**Stated task:** From the listing below, copy out every line that contains the string "HoleStyle".

**Data to use:**
§
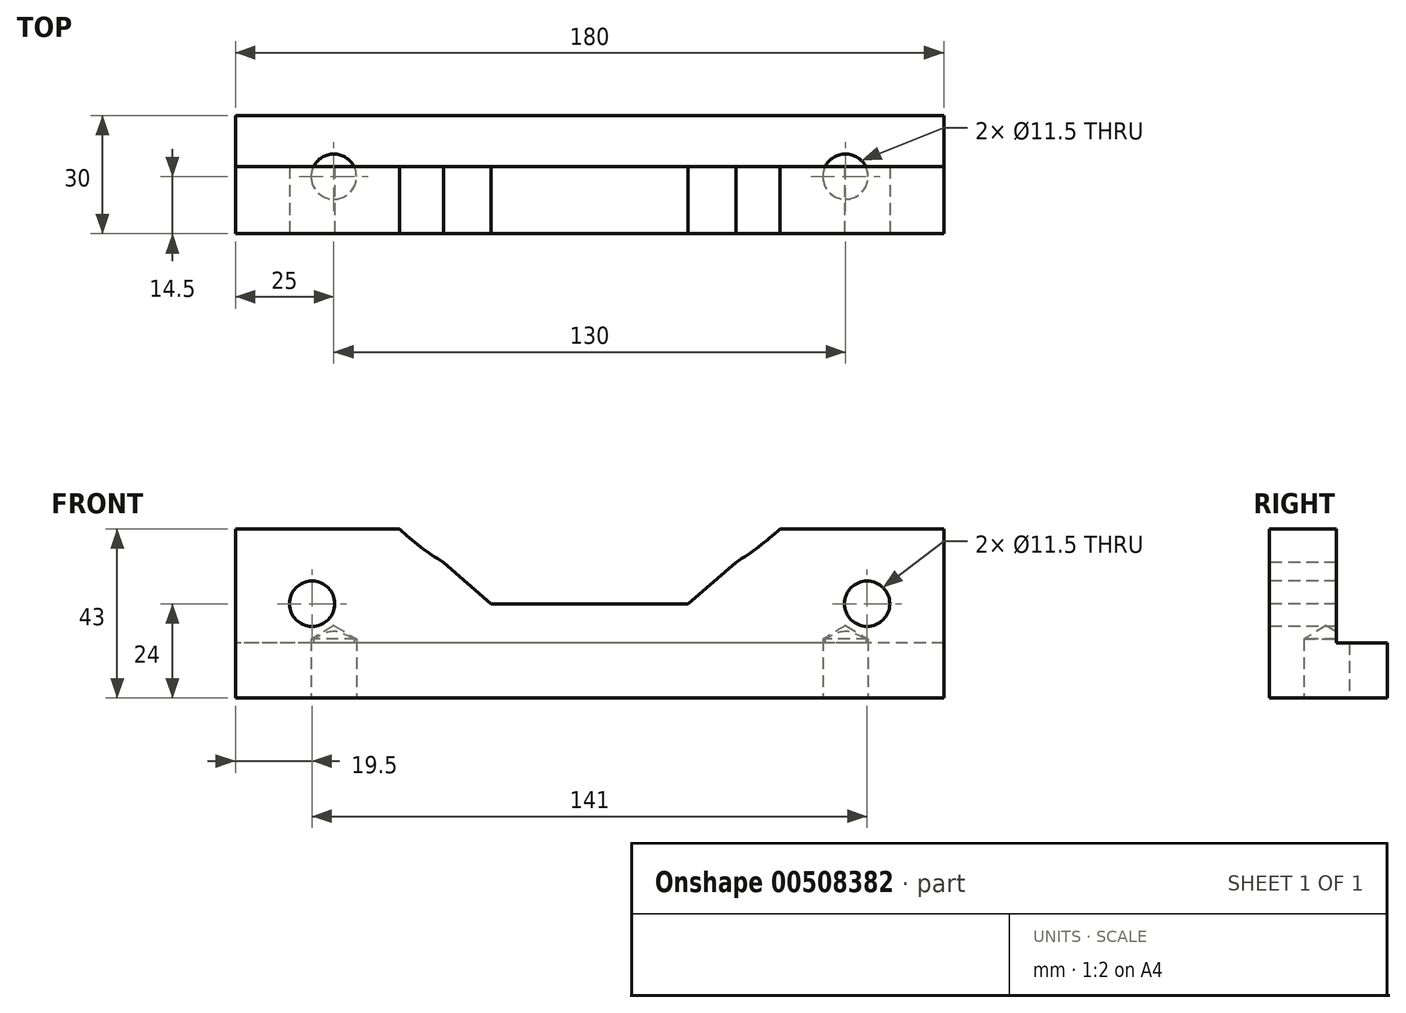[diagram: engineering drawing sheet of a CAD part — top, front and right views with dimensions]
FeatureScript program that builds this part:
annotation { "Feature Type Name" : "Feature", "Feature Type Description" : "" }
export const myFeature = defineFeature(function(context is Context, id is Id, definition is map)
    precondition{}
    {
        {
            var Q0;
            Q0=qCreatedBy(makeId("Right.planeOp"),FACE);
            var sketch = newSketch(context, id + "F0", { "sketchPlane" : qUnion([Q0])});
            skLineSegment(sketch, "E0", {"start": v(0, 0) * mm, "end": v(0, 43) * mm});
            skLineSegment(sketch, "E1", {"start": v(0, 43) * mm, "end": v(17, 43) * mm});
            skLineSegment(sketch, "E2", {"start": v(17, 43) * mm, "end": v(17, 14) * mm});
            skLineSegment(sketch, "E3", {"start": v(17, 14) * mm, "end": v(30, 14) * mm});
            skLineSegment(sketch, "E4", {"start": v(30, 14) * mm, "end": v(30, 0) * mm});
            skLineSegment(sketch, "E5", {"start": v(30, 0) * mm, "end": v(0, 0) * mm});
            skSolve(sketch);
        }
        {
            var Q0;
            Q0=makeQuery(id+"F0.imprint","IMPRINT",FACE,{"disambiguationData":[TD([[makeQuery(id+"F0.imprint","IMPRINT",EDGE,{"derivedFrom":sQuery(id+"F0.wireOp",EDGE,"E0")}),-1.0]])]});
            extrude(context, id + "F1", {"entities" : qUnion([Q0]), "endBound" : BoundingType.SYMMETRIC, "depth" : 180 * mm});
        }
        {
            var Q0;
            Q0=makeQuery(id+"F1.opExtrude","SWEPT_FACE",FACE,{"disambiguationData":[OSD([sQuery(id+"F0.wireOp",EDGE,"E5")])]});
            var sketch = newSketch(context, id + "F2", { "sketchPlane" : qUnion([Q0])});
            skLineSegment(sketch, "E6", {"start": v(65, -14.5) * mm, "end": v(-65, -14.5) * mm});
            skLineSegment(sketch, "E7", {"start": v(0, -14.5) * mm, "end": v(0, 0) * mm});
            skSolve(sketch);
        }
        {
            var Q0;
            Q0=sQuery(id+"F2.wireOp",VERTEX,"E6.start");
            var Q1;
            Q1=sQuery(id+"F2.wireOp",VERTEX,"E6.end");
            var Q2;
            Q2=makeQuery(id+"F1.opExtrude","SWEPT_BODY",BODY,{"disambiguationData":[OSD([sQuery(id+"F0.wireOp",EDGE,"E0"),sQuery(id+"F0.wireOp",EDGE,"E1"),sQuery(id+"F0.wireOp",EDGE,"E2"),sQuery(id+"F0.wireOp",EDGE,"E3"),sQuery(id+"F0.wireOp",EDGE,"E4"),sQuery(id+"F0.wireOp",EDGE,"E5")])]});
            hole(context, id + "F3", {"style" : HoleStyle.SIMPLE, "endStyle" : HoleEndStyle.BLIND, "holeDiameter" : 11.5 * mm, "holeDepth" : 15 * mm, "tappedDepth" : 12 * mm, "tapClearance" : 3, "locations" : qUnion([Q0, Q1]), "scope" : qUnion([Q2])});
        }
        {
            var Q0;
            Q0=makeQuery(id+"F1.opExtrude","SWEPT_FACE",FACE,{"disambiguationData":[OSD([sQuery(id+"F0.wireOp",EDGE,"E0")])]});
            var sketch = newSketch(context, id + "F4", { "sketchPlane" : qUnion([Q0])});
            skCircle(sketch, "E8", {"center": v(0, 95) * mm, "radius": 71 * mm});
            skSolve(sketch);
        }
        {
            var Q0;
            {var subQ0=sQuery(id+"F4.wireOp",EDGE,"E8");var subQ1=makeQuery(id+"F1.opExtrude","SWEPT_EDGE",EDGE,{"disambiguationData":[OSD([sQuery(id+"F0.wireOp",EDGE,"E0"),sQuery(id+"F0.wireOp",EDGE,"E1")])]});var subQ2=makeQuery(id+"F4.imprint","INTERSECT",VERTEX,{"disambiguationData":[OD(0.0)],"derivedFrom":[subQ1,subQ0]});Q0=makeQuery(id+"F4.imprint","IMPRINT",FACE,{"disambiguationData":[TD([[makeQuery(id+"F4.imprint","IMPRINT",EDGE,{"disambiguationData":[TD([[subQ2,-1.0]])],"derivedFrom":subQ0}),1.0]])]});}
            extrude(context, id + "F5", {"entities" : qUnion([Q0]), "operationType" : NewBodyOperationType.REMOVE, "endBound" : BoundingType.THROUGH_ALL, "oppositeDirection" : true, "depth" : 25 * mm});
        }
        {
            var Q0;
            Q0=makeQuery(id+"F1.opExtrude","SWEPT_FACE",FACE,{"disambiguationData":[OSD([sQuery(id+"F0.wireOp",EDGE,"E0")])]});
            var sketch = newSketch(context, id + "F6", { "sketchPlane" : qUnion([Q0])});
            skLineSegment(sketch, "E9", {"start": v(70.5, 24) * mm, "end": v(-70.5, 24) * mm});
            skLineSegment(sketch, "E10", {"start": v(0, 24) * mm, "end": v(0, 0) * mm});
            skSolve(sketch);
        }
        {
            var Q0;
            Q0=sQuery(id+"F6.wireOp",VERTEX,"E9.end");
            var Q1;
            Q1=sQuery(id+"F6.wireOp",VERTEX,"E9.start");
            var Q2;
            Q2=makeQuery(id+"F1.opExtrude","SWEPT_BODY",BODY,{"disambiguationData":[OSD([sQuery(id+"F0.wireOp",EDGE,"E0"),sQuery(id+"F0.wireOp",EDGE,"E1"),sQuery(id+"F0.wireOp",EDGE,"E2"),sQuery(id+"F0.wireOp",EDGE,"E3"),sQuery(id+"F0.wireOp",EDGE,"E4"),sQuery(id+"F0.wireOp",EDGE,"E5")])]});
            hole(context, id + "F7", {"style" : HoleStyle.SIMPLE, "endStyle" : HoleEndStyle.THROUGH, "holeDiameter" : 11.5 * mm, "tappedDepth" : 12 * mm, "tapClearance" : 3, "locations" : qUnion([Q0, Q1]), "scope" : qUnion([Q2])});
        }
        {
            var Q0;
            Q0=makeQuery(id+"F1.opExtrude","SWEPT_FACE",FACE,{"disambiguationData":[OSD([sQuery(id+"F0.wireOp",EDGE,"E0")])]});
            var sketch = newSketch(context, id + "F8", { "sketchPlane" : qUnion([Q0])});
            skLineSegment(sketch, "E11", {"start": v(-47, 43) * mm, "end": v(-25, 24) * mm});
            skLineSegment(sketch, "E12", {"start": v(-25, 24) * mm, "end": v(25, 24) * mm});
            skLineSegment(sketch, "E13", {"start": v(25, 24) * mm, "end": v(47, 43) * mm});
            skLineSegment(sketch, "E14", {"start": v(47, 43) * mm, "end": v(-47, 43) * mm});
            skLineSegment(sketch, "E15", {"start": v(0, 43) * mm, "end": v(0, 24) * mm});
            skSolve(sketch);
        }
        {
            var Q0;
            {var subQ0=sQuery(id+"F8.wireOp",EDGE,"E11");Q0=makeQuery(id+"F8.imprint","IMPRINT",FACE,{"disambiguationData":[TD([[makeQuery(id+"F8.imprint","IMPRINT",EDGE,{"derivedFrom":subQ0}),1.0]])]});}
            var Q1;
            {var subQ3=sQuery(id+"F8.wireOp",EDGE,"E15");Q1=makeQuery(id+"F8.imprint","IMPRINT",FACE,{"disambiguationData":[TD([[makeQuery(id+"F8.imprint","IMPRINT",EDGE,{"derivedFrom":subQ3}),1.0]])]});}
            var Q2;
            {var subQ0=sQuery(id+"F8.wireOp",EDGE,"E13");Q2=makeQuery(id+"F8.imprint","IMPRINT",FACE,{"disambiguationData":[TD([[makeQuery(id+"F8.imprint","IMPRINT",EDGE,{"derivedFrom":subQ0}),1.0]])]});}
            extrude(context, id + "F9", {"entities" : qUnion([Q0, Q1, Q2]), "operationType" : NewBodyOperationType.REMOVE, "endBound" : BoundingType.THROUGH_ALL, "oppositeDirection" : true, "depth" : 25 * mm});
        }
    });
§
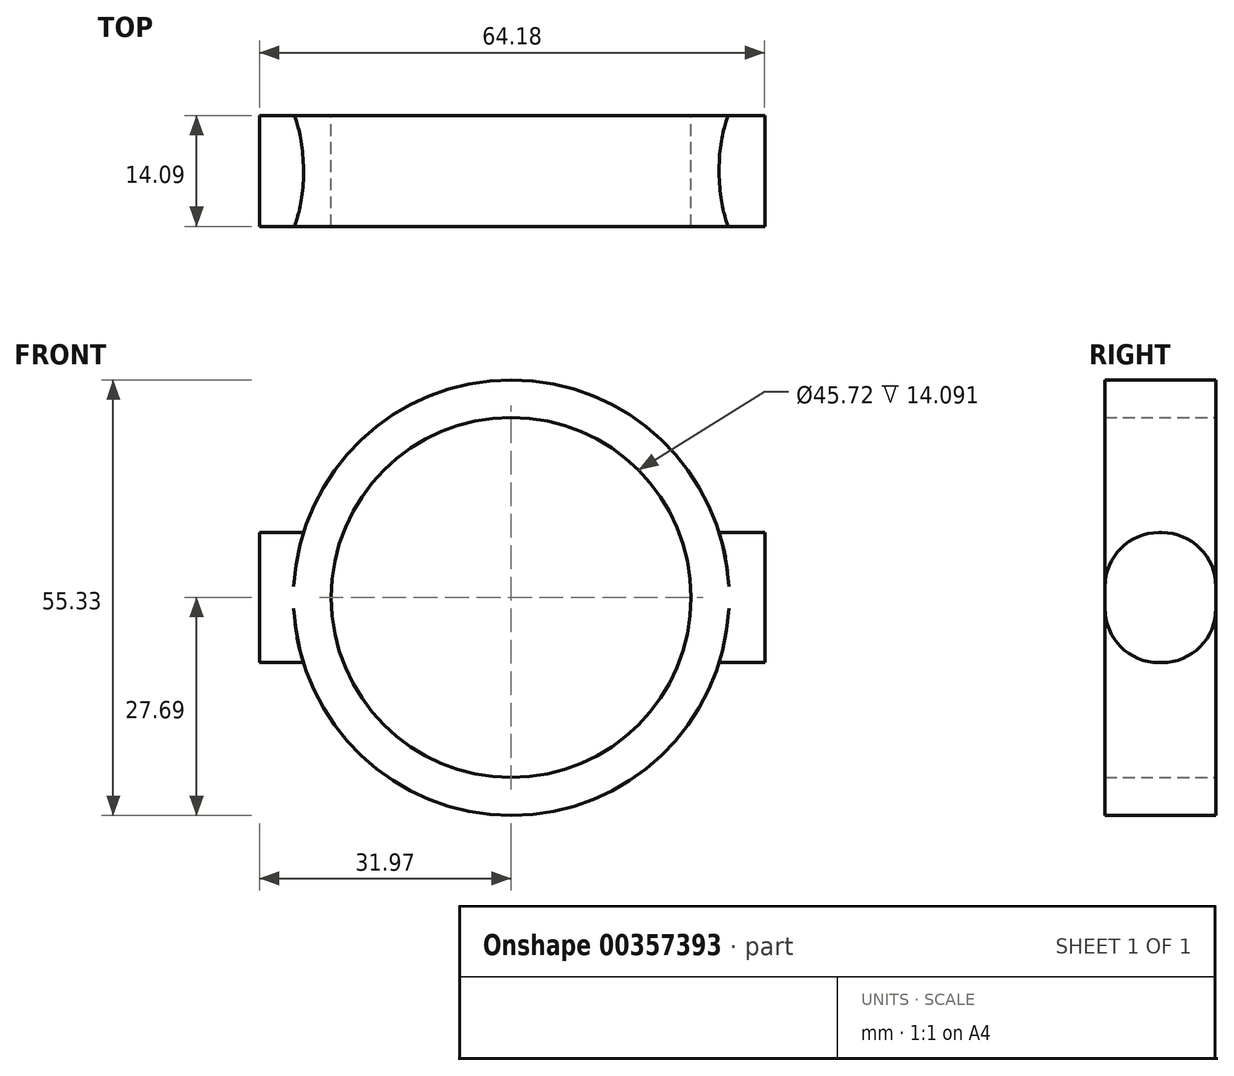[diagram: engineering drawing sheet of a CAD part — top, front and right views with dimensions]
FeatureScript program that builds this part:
§
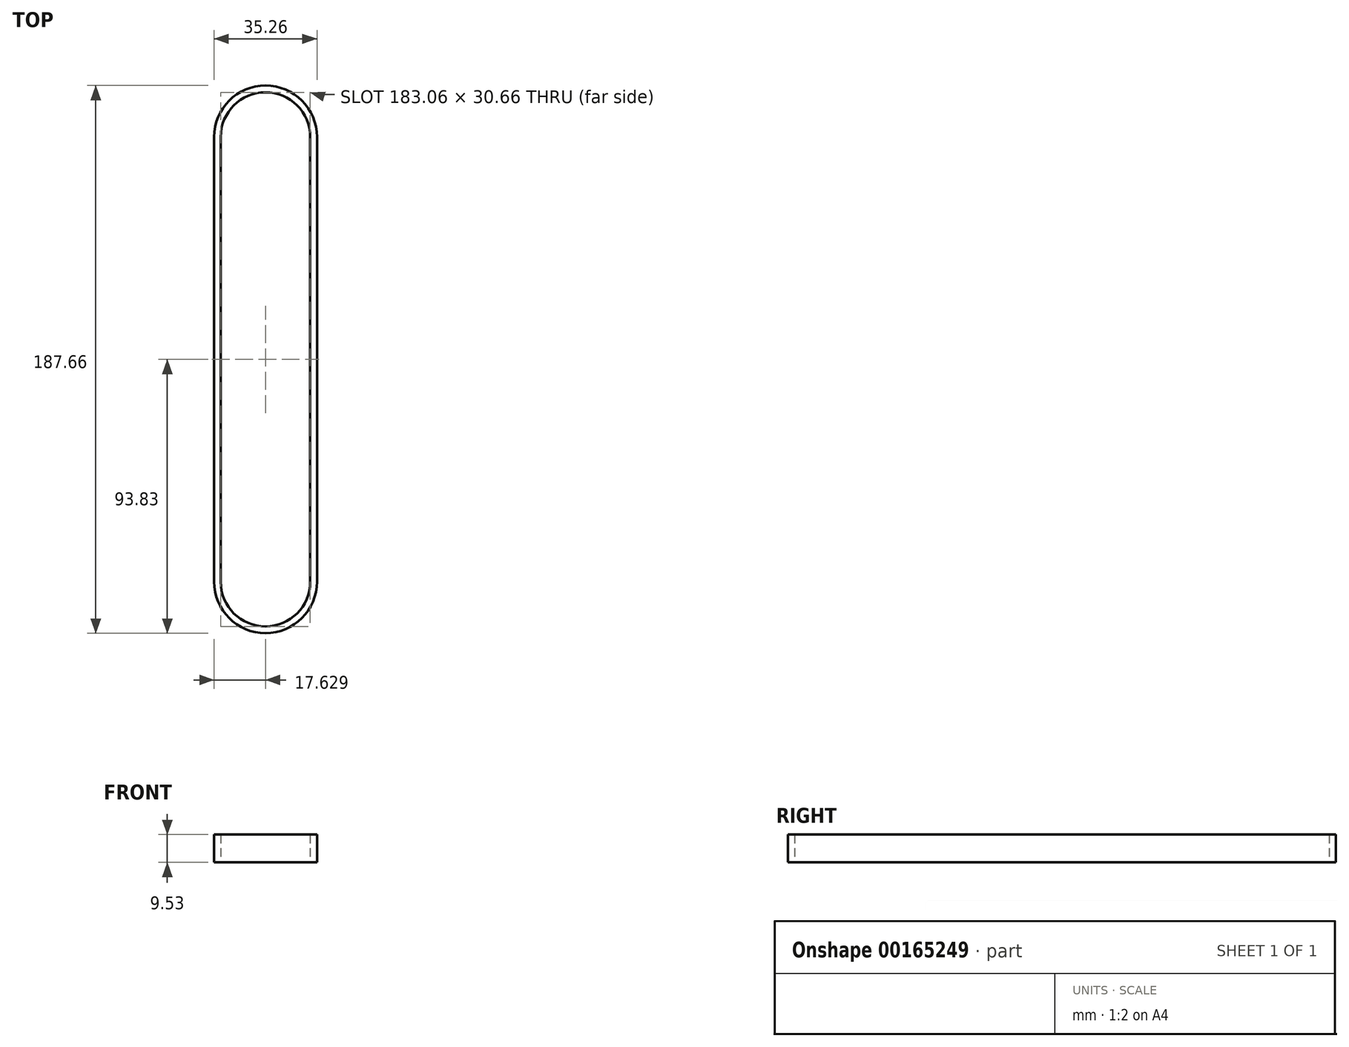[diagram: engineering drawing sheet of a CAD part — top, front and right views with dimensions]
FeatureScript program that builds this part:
§
**Full output:**
            hole(context, id + "F3", {"style" : HoleStyle.SIMPLE, "endStyle" : HoleEndStyle.BLIND, "holeDiameter" : 11.5 * mm, "holeDepth" : 15 * mm, "tappedDepth" : 12 * mm, "tapClearance" : 3, "locations" : qUnion([Q0, Q1]), "scope" : qUnion([Q2])});
            hole(context, id + "F7", {"style" : HoleStyle.SIMPLE, "endStyle" : HoleEndStyle.THROUGH, "holeDiameter" : 11.5 * mm, "tappedDepth" : 12 * mm, "tapClearance" : 3, "locations" : qUnion([Q0, Q1]), "scope" : qUnion([Q2])});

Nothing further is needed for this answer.